*Instructions for the task*:
Copy out every line of the material below, character for character, apart from the pictures.

*** Opening of Collected data ***

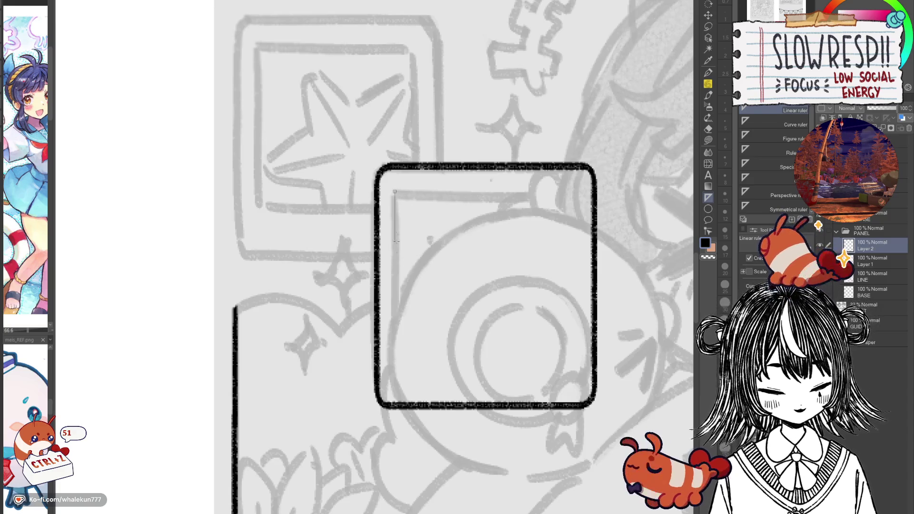
pyautogui.moveTo(404, 359); pyautogui.dragTo(404, 359)
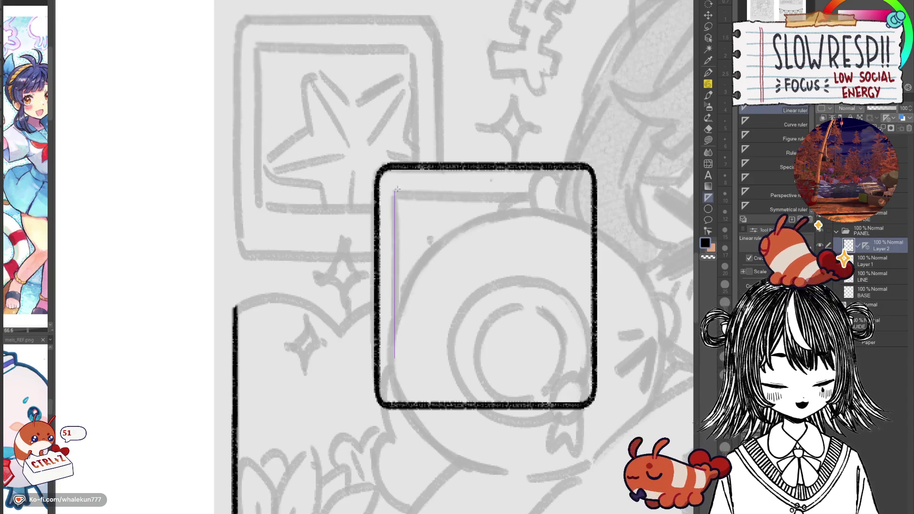
pyautogui.press('p')
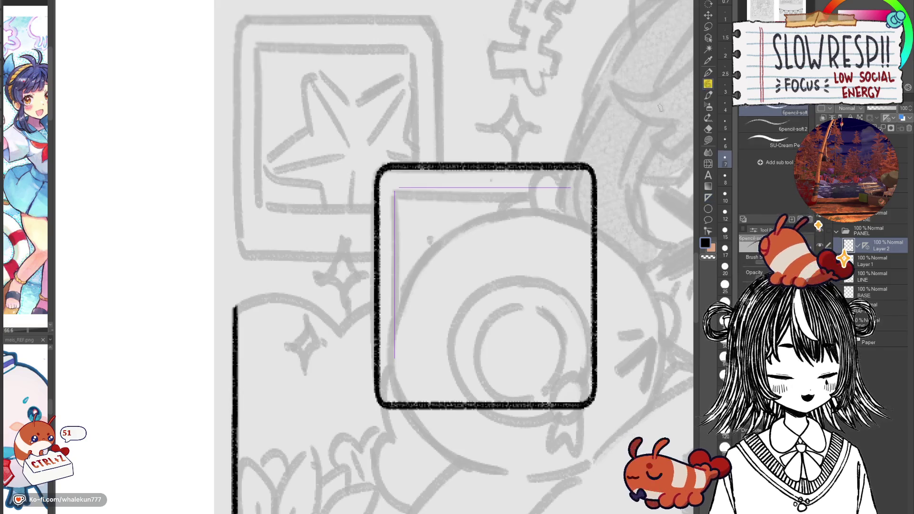
pyautogui.moveTo(398, 188); pyautogui.dragTo(569, 188)
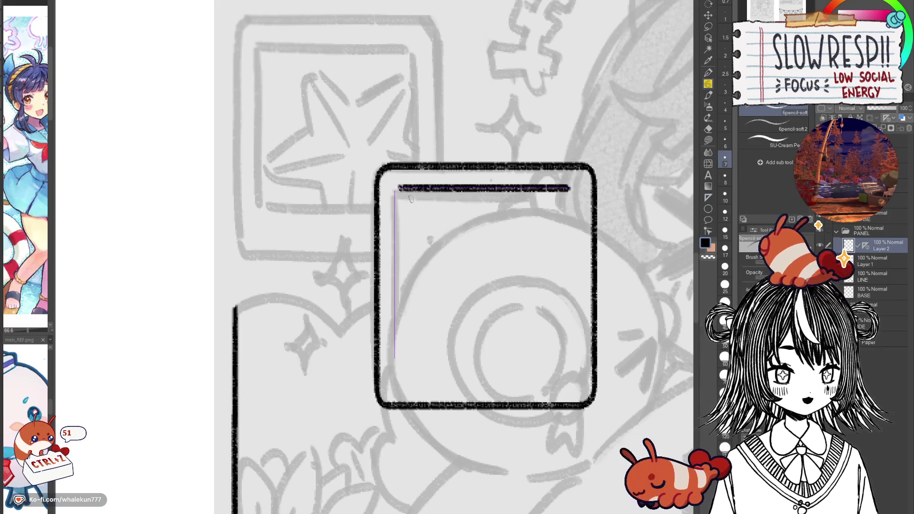
pyautogui.moveTo(395, 189); pyautogui.dragTo(395, 354)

*** Close of Collected data ***

*Expected answer*:
pyautogui.moveTo(404, 359); pyautogui.dragTo(404, 359)
pyautogui.press('p')
pyautogui.moveTo(398, 188); pyautogui.dragTo(569, 188)
pyautogui.moveTo(395, 189); pyautogui.dragTo(395, 354)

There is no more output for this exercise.